Work required » Extend the article on AI deciding mortgage loans, picking up directly after its final sentence.

Passage to read »

AI will decide if mortgage applicants get a bank loan

by Zain Jaffer

Remember that 1946 Jimmy Stewart film It’s a Wonderful Life? Where he plays George Bailey, a small town banker who has more friends than funds in his bank. Most businesses and entrepreneurs probably have a lot of bankers to thank for loaning them money that they returned to the banks with interest.

While the big Wall Street banks are still able to do well these days, and to some extent influence Washington to pass laws advantageous to them, the small town banks are not in the same space. Although the Fed instituted a Bank Term Funding program that allows banks to use their existing bonds and MBS at par/face value instead of market rate as collateral to borrow money from the Fed to lend out, their balance sheets are not good at the moment.

A lot of the smaller US banks like Signature and Silicon Valley Bank invested a lot of their depositors money from the pandemic handouts into what were considered safe ten year and thirty year US treasury bonds. Unfortunately for them, when the Fed started hiking rates in 2022 up to now, the market value of the older lower yielding bonds they were holding were now worth less. After all, wouldn’t you prefer a 5% ten year over a 3% ten year US treasury bond? So when analysts and depositors realized that many of these bank assets at that point in time had to be marked below par value in their books, bank runs ensued. The Bank Term funding program simply assured depositors that the banks had enough liquidity, although their asset values are still down.

Never mind if the bank could hold the older bonds to maturity, but they had to sell some to pay back their depositors. The situation was further exacerbated by commercial real estate like office space that were foreclosed in their books because the developers could not pay back the loans at the higher interest rates due to large numbers of office space vacancies, and lower demand for home mortgages at 7.5%.

Collected data:
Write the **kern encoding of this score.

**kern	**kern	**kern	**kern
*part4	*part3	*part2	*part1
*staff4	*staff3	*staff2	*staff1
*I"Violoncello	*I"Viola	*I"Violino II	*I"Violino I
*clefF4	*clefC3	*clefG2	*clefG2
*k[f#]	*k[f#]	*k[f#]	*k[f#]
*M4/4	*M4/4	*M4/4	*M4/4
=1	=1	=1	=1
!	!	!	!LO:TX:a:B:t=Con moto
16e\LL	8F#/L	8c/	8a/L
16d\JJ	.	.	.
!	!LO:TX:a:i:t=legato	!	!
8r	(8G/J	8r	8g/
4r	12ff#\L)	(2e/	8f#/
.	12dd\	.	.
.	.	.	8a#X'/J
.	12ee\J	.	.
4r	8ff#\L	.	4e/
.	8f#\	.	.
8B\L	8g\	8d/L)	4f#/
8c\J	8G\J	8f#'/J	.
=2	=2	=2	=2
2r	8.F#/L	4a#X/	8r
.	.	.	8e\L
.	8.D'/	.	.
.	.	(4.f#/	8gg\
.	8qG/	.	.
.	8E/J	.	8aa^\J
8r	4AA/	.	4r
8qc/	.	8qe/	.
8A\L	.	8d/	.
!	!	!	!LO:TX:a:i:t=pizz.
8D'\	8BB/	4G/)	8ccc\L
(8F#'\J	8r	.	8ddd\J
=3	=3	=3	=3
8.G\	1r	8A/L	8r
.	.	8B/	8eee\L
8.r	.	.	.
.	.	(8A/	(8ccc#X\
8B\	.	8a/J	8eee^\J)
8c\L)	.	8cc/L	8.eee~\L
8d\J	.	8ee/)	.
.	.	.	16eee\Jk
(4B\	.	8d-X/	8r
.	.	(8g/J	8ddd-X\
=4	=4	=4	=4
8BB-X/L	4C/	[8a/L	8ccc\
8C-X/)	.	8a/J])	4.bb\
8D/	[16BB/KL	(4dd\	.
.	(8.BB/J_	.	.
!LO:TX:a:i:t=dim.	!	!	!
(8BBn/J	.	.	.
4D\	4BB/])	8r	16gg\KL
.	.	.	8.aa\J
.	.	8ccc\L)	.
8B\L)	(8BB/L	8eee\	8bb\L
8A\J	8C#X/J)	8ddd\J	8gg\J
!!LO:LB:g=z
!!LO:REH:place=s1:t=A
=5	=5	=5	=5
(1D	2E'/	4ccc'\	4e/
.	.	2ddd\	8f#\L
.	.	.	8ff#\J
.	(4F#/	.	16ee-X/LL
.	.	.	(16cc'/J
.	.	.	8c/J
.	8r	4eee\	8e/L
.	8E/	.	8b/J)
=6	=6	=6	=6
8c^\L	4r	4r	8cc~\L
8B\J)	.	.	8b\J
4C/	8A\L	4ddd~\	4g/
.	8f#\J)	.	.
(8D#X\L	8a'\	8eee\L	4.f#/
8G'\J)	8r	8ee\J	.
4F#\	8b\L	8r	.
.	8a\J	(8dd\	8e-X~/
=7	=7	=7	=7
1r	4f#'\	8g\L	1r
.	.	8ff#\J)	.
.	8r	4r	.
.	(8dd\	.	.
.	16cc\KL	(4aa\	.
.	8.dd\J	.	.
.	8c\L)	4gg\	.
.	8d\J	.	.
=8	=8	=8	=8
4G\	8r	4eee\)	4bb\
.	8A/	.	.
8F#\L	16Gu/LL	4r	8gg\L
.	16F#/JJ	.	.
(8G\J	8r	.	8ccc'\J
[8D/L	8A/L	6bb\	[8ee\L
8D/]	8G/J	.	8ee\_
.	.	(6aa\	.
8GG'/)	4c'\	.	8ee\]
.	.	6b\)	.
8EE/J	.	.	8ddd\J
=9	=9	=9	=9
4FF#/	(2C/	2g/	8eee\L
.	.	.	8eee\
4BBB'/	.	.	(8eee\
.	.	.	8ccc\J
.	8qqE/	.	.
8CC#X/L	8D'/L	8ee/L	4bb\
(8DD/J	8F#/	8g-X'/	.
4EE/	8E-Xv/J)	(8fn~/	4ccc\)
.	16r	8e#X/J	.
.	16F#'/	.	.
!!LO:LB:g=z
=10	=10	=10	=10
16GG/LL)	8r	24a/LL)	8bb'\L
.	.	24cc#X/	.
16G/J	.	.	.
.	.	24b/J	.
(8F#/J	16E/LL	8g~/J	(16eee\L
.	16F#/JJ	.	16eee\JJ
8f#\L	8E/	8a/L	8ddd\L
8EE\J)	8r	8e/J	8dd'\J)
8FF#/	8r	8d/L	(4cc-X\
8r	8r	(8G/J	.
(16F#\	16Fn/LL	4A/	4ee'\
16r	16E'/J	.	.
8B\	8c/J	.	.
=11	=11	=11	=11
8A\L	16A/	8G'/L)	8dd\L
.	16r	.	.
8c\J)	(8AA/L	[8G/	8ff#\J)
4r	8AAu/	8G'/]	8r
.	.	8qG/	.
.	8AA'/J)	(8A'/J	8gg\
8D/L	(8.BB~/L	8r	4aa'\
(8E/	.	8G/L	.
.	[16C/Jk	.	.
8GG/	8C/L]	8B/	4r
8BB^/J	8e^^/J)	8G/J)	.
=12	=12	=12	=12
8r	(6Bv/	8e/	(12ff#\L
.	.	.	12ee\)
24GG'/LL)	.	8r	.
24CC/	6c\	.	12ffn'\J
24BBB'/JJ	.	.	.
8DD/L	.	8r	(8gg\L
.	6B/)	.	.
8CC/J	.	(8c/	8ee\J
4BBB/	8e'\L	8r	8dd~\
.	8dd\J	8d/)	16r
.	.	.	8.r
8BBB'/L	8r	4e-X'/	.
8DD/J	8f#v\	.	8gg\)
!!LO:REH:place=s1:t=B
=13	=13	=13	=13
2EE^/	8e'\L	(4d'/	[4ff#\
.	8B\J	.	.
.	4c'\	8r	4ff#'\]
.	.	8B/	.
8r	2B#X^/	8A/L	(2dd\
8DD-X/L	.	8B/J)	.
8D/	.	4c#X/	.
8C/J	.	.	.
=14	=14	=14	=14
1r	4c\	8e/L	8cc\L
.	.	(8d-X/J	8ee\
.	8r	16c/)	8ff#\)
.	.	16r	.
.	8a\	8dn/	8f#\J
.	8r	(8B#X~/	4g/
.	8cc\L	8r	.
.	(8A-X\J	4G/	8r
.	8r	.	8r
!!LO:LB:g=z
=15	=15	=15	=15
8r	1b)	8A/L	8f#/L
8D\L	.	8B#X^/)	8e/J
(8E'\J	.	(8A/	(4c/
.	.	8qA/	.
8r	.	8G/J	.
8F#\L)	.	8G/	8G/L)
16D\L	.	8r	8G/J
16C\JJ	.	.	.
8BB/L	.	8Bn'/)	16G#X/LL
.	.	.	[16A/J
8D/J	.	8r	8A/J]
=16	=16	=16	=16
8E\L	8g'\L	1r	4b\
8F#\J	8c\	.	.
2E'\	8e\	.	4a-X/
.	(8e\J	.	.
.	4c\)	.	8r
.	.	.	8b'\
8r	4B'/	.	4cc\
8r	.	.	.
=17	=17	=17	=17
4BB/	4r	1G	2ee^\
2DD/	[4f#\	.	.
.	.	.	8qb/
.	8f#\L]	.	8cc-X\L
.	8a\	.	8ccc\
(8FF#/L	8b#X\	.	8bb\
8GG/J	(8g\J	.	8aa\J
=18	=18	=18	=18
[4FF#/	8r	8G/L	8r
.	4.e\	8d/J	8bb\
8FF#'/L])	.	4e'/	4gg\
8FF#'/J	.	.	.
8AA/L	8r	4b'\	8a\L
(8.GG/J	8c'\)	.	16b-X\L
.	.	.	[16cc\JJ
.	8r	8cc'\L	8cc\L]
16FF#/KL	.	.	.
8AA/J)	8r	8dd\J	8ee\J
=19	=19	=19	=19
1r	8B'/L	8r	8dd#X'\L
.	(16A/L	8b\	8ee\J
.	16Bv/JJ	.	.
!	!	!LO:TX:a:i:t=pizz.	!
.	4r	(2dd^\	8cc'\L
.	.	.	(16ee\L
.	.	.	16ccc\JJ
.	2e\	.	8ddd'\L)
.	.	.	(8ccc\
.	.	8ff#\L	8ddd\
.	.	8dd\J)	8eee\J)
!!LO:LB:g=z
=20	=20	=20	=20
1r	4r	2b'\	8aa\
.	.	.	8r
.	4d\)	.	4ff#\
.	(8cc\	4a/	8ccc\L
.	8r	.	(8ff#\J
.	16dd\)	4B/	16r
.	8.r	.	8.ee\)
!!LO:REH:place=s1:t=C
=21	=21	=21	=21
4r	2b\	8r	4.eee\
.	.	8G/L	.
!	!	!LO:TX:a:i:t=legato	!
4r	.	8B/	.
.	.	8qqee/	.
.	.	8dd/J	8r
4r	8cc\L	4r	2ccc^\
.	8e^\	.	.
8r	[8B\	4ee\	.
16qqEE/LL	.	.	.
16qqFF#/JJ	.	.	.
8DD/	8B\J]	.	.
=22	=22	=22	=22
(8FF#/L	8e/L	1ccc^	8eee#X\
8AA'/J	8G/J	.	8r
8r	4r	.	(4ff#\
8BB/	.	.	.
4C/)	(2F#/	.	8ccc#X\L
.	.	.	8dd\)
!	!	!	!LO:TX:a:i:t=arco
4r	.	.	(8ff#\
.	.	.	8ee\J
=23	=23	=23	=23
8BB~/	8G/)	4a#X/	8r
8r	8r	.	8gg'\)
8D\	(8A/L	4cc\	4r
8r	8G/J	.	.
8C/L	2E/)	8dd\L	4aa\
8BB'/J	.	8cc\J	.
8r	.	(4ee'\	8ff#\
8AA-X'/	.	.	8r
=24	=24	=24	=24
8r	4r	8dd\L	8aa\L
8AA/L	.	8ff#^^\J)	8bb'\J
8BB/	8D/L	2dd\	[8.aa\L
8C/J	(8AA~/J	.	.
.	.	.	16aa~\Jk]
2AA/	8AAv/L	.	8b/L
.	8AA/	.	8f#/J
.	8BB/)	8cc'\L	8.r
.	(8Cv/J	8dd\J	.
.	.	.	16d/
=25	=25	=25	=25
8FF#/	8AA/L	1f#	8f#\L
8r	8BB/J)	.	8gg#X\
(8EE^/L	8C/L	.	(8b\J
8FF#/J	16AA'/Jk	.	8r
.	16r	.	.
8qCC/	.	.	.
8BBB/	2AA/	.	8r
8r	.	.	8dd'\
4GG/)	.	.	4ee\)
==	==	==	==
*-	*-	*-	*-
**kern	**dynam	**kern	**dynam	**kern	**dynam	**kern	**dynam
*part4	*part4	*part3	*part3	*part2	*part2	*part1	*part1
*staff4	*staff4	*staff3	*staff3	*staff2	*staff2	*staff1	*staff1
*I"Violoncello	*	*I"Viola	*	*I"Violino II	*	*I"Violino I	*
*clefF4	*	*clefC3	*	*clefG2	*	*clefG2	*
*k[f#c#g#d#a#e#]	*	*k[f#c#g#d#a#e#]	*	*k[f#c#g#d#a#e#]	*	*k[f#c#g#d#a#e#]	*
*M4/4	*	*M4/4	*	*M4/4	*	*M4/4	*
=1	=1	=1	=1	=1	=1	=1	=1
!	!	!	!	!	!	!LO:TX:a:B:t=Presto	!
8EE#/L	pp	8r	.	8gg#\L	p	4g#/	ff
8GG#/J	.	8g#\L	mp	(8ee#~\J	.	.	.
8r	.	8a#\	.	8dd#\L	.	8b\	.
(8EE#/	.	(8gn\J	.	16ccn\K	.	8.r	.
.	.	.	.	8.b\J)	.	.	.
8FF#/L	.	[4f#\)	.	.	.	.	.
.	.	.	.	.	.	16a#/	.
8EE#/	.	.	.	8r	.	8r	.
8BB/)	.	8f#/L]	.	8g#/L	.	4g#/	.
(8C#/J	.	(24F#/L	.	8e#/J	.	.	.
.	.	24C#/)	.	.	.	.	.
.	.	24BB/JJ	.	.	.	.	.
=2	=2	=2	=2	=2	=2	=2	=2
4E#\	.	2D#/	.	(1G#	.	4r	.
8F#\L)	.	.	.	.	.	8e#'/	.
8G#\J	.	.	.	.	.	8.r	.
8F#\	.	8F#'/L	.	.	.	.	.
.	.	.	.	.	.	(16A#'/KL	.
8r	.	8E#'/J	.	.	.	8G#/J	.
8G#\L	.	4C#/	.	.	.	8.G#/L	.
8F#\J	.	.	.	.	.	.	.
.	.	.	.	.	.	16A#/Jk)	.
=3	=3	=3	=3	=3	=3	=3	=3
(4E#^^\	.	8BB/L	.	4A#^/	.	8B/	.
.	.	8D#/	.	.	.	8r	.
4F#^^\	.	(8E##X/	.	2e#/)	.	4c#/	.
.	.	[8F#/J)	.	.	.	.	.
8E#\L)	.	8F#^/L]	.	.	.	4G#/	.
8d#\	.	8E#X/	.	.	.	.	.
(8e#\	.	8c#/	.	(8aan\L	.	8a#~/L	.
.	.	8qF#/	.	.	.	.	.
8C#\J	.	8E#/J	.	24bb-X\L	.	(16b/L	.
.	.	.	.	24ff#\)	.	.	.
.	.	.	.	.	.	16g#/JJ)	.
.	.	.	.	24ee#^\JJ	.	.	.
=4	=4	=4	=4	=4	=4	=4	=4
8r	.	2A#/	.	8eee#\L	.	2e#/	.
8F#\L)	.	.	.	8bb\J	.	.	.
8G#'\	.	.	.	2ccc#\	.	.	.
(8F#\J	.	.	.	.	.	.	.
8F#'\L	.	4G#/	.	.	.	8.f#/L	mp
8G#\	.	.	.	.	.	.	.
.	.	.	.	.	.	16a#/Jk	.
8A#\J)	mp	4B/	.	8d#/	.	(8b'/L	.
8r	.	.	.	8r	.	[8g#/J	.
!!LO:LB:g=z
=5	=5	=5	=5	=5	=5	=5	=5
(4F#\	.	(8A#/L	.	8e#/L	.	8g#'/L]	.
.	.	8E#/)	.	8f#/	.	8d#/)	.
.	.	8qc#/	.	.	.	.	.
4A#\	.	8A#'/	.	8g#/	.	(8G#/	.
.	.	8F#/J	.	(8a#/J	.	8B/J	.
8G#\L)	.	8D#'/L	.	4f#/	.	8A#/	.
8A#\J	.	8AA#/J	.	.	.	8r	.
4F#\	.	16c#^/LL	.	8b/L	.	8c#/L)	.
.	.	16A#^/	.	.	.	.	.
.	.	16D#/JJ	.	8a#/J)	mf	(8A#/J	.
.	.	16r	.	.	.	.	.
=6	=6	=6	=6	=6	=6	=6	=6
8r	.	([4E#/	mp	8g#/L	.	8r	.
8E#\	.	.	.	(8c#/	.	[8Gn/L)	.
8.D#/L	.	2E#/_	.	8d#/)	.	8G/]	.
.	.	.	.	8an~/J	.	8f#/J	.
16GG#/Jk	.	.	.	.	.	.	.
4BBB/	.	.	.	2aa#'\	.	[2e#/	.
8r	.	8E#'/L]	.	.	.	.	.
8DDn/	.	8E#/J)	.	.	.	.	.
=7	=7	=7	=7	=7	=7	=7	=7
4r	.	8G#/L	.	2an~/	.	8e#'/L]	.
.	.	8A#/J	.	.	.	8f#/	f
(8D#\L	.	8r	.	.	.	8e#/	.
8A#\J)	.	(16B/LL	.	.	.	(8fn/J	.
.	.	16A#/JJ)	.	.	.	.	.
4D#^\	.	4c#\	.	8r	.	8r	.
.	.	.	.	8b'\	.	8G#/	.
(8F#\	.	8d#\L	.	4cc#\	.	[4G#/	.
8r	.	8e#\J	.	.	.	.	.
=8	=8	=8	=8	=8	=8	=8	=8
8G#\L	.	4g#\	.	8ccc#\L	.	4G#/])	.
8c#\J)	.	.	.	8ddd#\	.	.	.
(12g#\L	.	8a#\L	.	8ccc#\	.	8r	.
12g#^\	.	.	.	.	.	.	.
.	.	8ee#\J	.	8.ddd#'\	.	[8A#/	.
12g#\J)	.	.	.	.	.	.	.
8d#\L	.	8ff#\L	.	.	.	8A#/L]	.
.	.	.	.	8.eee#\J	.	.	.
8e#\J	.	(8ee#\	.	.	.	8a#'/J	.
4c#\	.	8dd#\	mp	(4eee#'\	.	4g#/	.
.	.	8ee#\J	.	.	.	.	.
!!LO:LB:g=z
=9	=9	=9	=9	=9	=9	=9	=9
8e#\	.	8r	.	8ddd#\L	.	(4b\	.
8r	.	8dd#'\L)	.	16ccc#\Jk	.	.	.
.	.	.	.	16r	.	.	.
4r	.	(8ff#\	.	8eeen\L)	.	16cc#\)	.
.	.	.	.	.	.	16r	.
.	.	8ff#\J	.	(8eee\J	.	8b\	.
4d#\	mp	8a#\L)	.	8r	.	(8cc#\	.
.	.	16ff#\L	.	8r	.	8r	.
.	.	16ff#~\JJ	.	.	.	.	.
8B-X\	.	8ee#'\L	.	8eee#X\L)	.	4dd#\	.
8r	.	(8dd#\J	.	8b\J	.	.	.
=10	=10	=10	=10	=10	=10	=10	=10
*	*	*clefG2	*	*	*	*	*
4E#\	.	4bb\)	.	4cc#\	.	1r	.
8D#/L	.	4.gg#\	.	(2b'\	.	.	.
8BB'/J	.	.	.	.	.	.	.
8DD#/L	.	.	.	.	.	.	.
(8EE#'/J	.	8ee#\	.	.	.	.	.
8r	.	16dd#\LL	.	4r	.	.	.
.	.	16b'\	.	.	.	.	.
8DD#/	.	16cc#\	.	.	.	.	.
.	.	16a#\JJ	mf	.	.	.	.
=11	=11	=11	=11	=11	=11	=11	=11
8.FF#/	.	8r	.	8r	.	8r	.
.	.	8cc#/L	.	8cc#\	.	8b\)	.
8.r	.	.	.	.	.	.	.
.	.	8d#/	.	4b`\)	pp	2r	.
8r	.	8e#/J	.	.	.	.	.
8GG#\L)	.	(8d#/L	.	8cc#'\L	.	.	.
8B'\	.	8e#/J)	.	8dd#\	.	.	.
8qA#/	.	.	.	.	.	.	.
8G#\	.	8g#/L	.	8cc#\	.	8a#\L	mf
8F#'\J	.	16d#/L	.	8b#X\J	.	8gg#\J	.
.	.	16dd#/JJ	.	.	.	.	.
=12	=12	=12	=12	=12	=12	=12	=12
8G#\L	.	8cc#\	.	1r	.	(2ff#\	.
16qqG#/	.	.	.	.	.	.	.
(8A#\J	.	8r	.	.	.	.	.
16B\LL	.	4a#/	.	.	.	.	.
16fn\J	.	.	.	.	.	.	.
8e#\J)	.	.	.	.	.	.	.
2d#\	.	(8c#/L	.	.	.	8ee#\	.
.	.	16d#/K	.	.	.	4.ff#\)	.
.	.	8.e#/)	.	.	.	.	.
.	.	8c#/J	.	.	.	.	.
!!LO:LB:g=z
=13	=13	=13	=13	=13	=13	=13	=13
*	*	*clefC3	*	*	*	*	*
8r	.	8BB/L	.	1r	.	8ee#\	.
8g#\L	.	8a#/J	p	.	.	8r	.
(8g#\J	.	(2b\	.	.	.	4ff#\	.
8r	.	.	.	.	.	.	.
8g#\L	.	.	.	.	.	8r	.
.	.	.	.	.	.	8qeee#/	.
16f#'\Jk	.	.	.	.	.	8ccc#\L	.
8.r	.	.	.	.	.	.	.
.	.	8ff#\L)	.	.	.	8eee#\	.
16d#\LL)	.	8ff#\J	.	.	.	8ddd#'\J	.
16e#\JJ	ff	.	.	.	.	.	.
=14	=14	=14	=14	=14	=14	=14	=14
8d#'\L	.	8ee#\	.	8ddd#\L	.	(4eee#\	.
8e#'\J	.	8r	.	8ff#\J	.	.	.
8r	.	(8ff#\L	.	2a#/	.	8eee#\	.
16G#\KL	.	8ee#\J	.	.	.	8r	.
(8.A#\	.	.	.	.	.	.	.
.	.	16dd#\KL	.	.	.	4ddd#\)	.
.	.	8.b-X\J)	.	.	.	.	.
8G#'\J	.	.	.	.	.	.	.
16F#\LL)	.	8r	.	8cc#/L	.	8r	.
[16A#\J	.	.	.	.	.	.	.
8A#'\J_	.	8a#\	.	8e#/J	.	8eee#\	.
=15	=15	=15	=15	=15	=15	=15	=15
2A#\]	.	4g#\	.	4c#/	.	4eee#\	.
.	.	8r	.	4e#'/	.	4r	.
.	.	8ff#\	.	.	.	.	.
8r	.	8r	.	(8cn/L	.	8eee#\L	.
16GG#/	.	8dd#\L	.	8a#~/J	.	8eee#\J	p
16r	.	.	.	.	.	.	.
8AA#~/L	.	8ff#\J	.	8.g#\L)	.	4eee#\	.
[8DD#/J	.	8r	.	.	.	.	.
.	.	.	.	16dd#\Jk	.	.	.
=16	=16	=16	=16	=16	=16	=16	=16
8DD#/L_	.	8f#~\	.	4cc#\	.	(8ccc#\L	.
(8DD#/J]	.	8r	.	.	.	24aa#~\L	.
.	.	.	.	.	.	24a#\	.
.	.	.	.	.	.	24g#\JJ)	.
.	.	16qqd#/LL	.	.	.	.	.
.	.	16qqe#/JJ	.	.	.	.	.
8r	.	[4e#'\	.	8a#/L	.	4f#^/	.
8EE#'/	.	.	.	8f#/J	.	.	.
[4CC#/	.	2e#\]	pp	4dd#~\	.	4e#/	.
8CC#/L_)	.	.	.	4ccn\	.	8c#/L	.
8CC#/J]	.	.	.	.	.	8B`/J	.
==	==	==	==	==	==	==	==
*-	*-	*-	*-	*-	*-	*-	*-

Response area »
Because of this, banks are now extremely selective in who they lend to. If you are just barely making it by, either as an individual or a company, your income or revenue is likely threatened by future economic conditions, and the banks assess that you can’t really complete the loan payments which are now at higher interest rates, then you probably won’t get the loan.

In order to ensure that tighter lending standards are enacted, artificial intelligence (AI) is now being used by some banks to assess who to give loans to. The days of talking to your banker to ask him to reconsider their decision to give you a loan is now disappearing. In its place are algorithms that determine based on some criteria if you will get that loan or not.

Unfortunately we don’t know if these algorithms are skewed towards some people in terms of race, education, and other potentially discriminatory factors. This of course has implications for who makes it through these tough economic conditions, and who doesn’t.

While the wonders of AI may impress many of us, it does have many implications about the way we have normally done business and do relationships with others. Obviously this is good news for some, but bad for others.

The era of a Jimmy Stewart as George Bailey in It’s a Wonderful Life may be coming to an end, but is that what we really want?